Julia 1.0 has been released: https://julialang.org/blog/2018/08/one-point-zero. Video of the Julia founders talk about the path to Julia 1.0 and the live tagging of the release:
Binaries for 1.0 are available on https://julialang.org/downloads, and we have them for the usual suspects: Linux (i686, x86-64, ARMv7), FreeBSD (x86-64), macOS, and Windows (32-, 64-bit). Check it out!
Current efforts are largely focused on updating packages. Julia’s
master branch is now 1.1.0-DEV, which means for now we’ll be adding bugfixes (which will be backported to 1.0.x releases), and new features that won’t break existing code.
Thank you to all of the developers and the amazing Julia community who got us to this point!
Thanks for the hard work. I also noticed that docker registry is also updated.
Look forward to playing with it.
Awesome. I have a question. Do I gain any performance if I compile the Julia binaries from source in my system, instead of downloading the pre-compiled binaries from julialang.com?
Unlikely. (No for most cases.)
So what has changed? We still remember the 7 gotchas by @ChrisRackauckas, especially: Gotcha #7: Not Building the System Image for your Hardware.
One thing that is much better than a year ago is the support of the default openblas version for modern CPUs like Skylake. In the past the binary version couldn’t recognize modern CPUs and used a slow fallback mode.
I think it’s this:
A good number of Gotchas are now gone. 7 is gone. 1 is basically gone: globals now have to be made explicit so now it’s just “dealing with globals” instead of dealing with REPL loops.
Hmm, very nice, things seem to improve so fast. Julia really has a wonderful community, thanks every one for getting us there.
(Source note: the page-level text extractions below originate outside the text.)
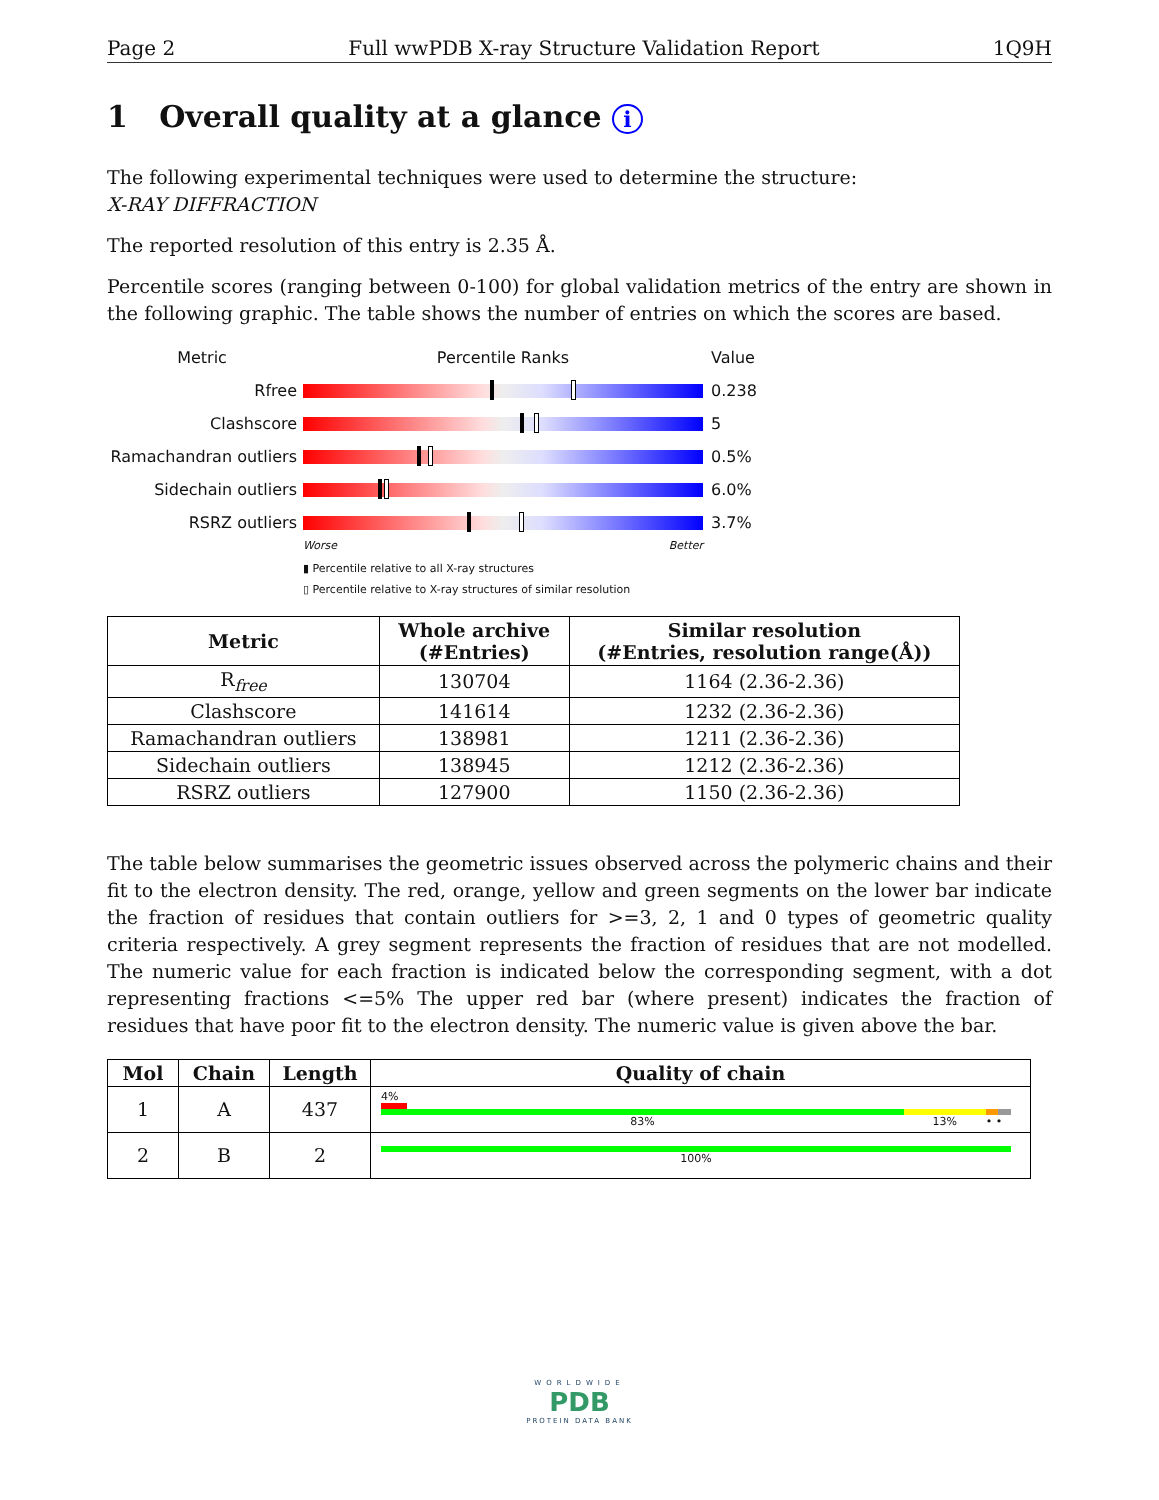Page 2 Full wwPDB X-ray Structure Validation Report 1Q9H
1 Overall quality at a glance i
The following experimental techniques were used to determine the structure:
X-RAY DIFFRACTION
The reported resolution of this entry is 2.35 Å.
Percentile scores (ranging between 0-100) for global validation metrics of the entry are shown in the following graphic. The table shows the number of entries on which the scores are based.
Metric Percentile Ranks Value
Rfree 0.238
Clashscore 5
Ramachandran outliers
0.5%
Sidechain outliers 6.0%
RSRZ outliers 3.7%
Worse Better
▮ Percentile relative to all X-ray structures
▯ Percentile relative to X-ray structures of similar resolution
| Metric | Whole archive (#Entries) | Similar resolution (#Entries, resolution range(Å)) |
| --- | --- | --- |
| R<sub>free</sub> | 130704 | 1164 (2.36-2.36) |
| Clashscore | 141614 | 1232 (2.36-2.36) |
| Ramachandran outliers | 138981 | 1211 (2.36-2.36) |
| Sidechain outliers | 138945 | 1212 (2.36-2.36) |
| RSRZ outliers | 127900 | 1150 (2.36-2.36) |
The table below summarises the geometric issues observed across the polymeric chains and their fit to the electron density. The red, orange, yellow and green segments on the lower bar indicate the fraction of residues that contain outliers for >=3, 2, 1 and 0 types of geometric quality criteria respectively. A grey segment represents the fraction of residues that are not modelled. The numeric value for each fraction is indicated below the corresponding segment, with a dot representing fractions <=5% The upper red bar (where present) indicates the fraction of residues that have poor fit to the electron density. The numeric value is given above the bar.
| Mol | Chain | Length | Quality of chain |
| --- | --- | --- | --- |
| 1 | A | 437 | 4% 83% 13% • • |
| 2 | B | 2 | 100% |
WORLDWIDE
PDB
PROTEIN DATA BANK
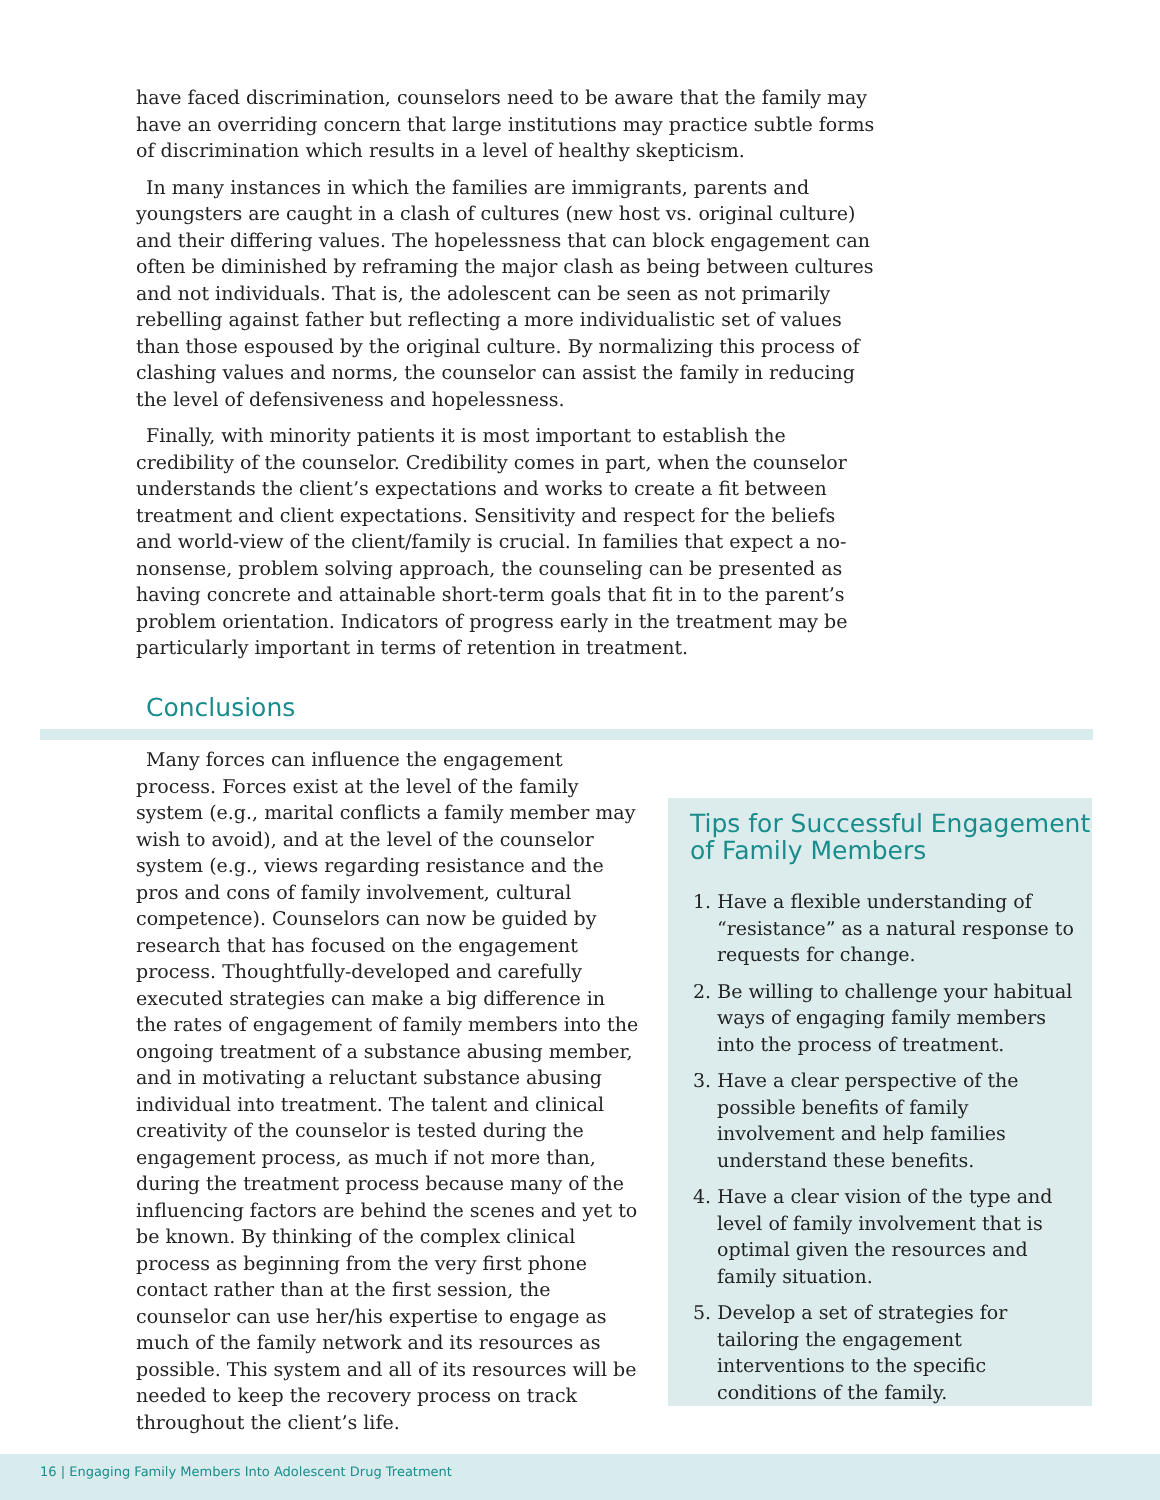have faced discrimination, counselors need to be aware that the family may have an overriding concern that large institutions may practice subtle forms of discrimination which results in a level of healthy skepticism.
In many instances in which the families are immigrants, parents and youngsters are caught in a clash of cultures (new host vs. original culture) and their differing values. The hopelessness that can block engagement can often be diminished by reframing the major clash as being between cultures and not individuals. That is, the adolescent can be seen as not primarily rebelling against father but reflecting a more individualistic set of values than those espoused by the original culture. By normalizing this process of clashing values and norms, the counselor can assist the family in reducing the level of defensiveness and hopelessness.
Finally, with minority patients it is most important to establish the credibility of the counselor. Credibility comes in part, when the counselor understands the client’s expectations and works to create a fit between treatment and client expectations. Sensitivity and respect for the beliefs and world-view of the client/family is crucial. In families that expect a no-nonsense, problem solving approach, the counseling can be presented as having concrete and attainable short-term goals that fit in to the parent’s problem orientation. Indicators of progress early in the treatment may be particularly important in terms of retention in treatment.
Conclusions
Many forces can influence the engagement process. Forces exist at the level of the family system (e.g., marital conflicts a family member may wish to avoid), and at the level of the counselor system (e.g., views regarding resistance and the pros and cons of family involvement, cultural competence). Counselors can now be guided by research that has focused on the engagement process. Thoughtfully-developed and carefully executed strategies can make a big difference in the rates of engagement of family members into the ongoing treatment of a substance abusing member, and in motivating a reluctant substance abusing individual into treatment. The talent and clinical creativity of the counselor is tested during the engagement process, as much if not more than, during the treatment process because many of the influencing factors are behind the scenes and yet to be known. By thinking of the complex clinical process as beginning from the very first phone contact rather than at the first session, the counselor can use her/his expertise to engage as much of the family network and its resources as possible. This system and all of its resources will be needed to keep the recovery process on track throughout the client’s life.
Tips for Successful Engagement of Family Members
1. Have a flexible understanding of “resistance” as a natural response to requests for change.
2. Be willing to challenge your habitual ways of engaging family members into the process of treatment.
3. Have a clear perspective of the possible benefits of family involvement and help families understand these benefits.
4. Have a clear vision of the type and level of family involvement that is optimal given the resources and family situation.
5. Develop a set of strategies for tailoring the engagement interventions to the specific conditions of the family.
16 | Engaging Family Members Into Adolescent Drug Treatment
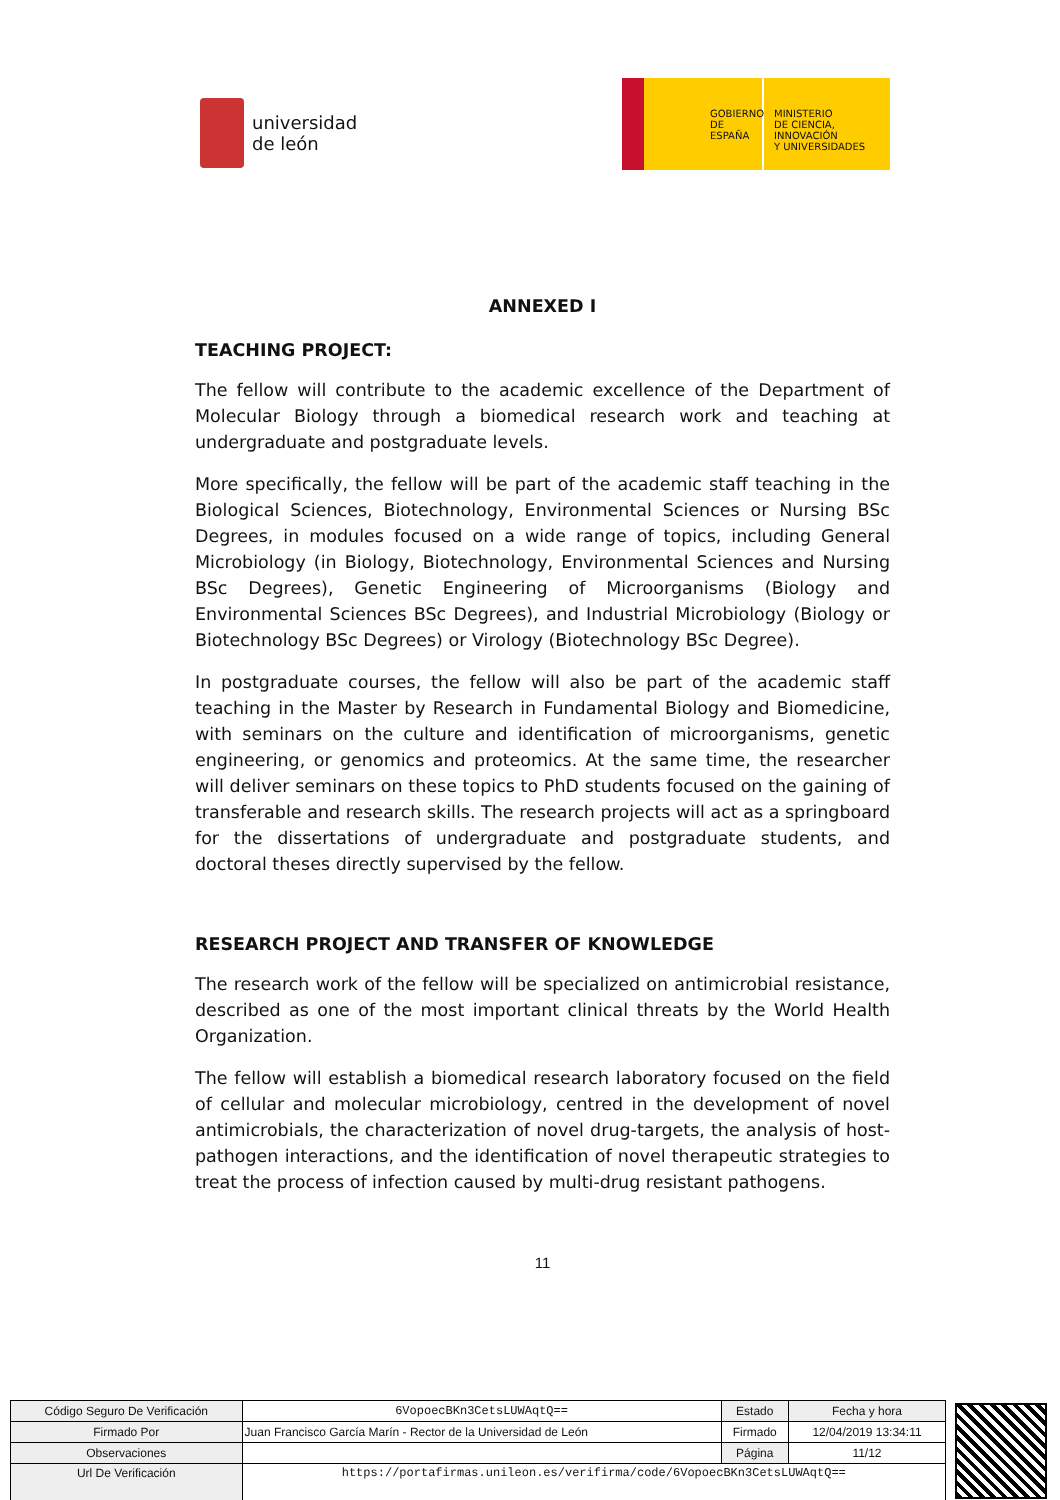universidad
de león
GOBIERNO
DE ESPAÑA
MINISTERIO
DE CIENCIA, INNOVACIÓN
Y UNIVERSIDADES
ANNEXED I
TEACHING PROJECT:
The fellow will contribute to the academic excellence of the Department of Molecular Biology through a biomedical research work and teaching at undergraduate and postgraduate levels.
More specifically, the fellow will be part of the academic staff teaching in the Biological Sciences, Biotechnology, Environmental Sciences or Nursing BSc Degrees, in modules focused on a wide range of topics, including General Microbiology (in Biology, Biotechnology, Environmental Sciences and Nursing BSc Degrees), Genetic Engineering of Microorganisms (Biology and Environmental Sciences BSc Degrees), and Industrial Microbiology (Biology or Biotechnology BSc Degrees) or Virology (Biotechnology BSc Degree).
In postgraduate courses, the fellow will also be part of the academic staff teaching in the Master by Research in Fundamental Biology and Biomedicine, with seminars on the culture and identification of microorganisms, genetic engineering, or genomics and proteomics. At the same time, the researcher will deliver seminars on these topics to PhD students focused on the gaining of transferable and research skills. The research projects will act as a springboard for the dissertations of undergraduate and postgraduate students, and doctoral theses directly supervised by the fellow.
RESEARCH PROJECT AND TRANSFER OF KNOWLEDGE
The research work of the fellow will be specialized on antimicrobial resistance, described as one of the most important clinical threats by the World Health Organization.
The fellow will establish a biomedical research laboratory focused on the field of cellular and molecular microbiology, centred in the development of novel antimicrobials, the characterization of novel drug-targets, the analysis of host-pathogen interactions, and the identification of novel therapeutic strategies to treat the process of infection caused by multi-drug resistant pathogens.
11
| Código Seguro De Verificación | 6VopoecBKn3CetsLUWAqtQ== | Estado | Fecha y hora |
| Firmado Por | Juan Francisco García Marín - Rector de la Universidad de León | Firmado | 12/04/2019 13:34:11 |
| Observaciones | | Página | 11/12 |
| Url De Verificación | https://portafirmas.unileon.es/verifirma/code/6VopoecBKn3CetsLUWAqtQ== | | |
So is there any other reason to build system image?
The doc still contains a section about how to build system image and I just submitted a bug report against that for Mac
of course there is, if you want to precompile your own methods into the system image to circumvent compilation happening at runtime.
Maybe this was already discussed earlier somewhere, yet I am curious to know the future development plan of Julia from now on.
Currently, both v1.0 and v0.7 have been released and are being maintained. But what is the next step? When v1.0.1 is released, would the corresponding version (with deprecation warnings) of v0.7.1 be also released? If so, would this process of parallel upgrades continue for a while? Or is the current v0.7.0 is the last release of the v0.7.x series?
Great news, Thanks!
v0.7 is only for depwarns to help people upgrade. I would be very surprised if there was a v0.7.x
Julia 1.0 news is even at Phoronix!
This is unclear to me. The Julia repo README still says
You can also set MARCH=native for a maximum-performance build customized for the current machine CPU.
Is that advice out of date, or does it address a separate issue ?
A very big, big thanks to the whole team that make it happens!